Problem description:
In the records below, change each "inductor" to "coil" and leave everything else as it is.

Dataset entries:
+---+
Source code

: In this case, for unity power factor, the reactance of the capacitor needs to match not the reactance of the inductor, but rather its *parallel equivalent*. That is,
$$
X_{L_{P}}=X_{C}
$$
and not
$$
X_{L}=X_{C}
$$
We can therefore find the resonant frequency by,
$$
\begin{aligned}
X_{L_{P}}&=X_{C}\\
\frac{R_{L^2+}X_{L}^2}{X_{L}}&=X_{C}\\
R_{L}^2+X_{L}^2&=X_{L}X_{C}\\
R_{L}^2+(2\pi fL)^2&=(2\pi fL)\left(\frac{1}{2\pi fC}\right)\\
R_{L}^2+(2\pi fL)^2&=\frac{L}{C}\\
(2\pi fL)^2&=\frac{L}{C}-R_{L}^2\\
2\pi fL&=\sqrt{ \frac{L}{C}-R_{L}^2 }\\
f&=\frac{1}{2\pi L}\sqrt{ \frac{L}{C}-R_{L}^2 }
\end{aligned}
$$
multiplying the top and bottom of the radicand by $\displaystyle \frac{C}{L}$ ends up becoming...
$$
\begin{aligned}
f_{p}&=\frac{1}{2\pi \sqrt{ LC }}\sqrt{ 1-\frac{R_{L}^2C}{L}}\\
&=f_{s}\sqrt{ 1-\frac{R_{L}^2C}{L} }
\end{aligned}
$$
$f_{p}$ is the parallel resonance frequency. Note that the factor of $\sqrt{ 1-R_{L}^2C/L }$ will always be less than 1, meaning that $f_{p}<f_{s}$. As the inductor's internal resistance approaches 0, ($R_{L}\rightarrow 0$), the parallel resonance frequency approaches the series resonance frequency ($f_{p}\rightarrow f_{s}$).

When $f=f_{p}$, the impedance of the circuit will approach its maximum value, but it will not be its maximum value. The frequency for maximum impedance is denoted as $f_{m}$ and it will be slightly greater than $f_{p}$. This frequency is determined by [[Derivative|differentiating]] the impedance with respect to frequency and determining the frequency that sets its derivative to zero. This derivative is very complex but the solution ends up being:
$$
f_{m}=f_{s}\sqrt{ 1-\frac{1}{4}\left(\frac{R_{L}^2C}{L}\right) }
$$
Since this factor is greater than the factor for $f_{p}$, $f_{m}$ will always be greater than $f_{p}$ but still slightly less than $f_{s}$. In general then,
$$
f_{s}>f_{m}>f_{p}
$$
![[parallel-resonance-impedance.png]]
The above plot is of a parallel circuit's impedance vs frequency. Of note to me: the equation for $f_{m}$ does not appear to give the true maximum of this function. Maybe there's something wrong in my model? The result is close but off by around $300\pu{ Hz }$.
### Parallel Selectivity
+---+
Exercise answer:
Source code

: In this case, for unity power factor, the reactance of the capacitor needs to match not the reactance of the coil, but rather its *parallel equivalent*. That is,
$$
X_{L_{P}}=X_{C}
$$
and not
$$
X_{L}=X_{C}
$$
We can therefore find the resonant frequency by,
$$
\begin{aligned}
X_{L_{P}}&=X_{C}\\
\frac{R_{L^2+}X_{L}^2}{X_{L}}&=X_{C}\\
R_{L}^2+X_{L}^2&=X_{L}X_{C}\\
R_{L}^2+(2\pi fL)^2&=(2\pi fL)\left(\frac{1}{2\pi fC}\right)\\
R_{L}^2+(2\pi fL)^2&=\frac{L}{C}\\
(2\pi fL)^2&=\frac{L}{C}-R_{L}^2\\
2\pi fL&=\sqrt{ \frac{L}{C}-R_{L}^2 }\\
f&=\frac{1}{2\pi L}\sqrt{ \frac{L}{C}-R_{L}^2 }
\end{aligned}
$$
multiplying the top and bottom of the radicand by $\displaystyle \frac{C}{L}$ ends up becoming...
$$
\begin{aligned}
f_{p}&=\frac{1}{2\pi \sqrt{ LC }}\sqrt{ 1-\frac{R_{L}^2C}{L}}\\
&=f_{s}\sqrt{ 1-\frac{R_{L}^2C}{L} }
\end{aligned}
$$
$f_{p}$ is the parallel resonance frequency. Note that the factor of $\sqrt{ 1-R_{L}^2C/L }$ will always be less than 1, meaning that $f_{p}<f_{s}$. As the coil's internal resistance approaches 0, ($R_{L}\rightarrow 0$), the parallel resonance frequency approaches the series resonance frequency ($f_{p}\rightarrow f_{s}$).

When $f=f_{p}$, the impedance of the circuit will approach its maximum value, but it will not be its maximum value. The frequency for maximum impedance is denoted as $f_{m}$ and it will be slightly greater than $f_{p}$. This frequency is determined by [[Derivative|differentiating]] the impedance with respect to frequency and determining the frequency that sets its derivative to zero. This derivative is very complex but the solution ends up being:
$$
f_{m}=f_{s}\sqrt{ 1-\frac{1}{4}\left(\frac{R_{L}^2C}{L}\right) }
$$
Since this factor is greater than the factor for $f_{p}$, $f_{m}$ will always be greater than $f_{p}$ but still slightly less than $f_{s}$. In general then,
$$
f_{s}>f_{m}>f_{p}
$$
![[parallel-resonance-impedance.png]]
The above plot is of a parallel circuit's impedance vs frequency. Of note to me: the equation for $f_{m}$ does not appear to give the true maximum of this function. Maybe there's something wrong in my model? The result is close but off by around $300\pu{ Hz }$.
### Parallel Selectivity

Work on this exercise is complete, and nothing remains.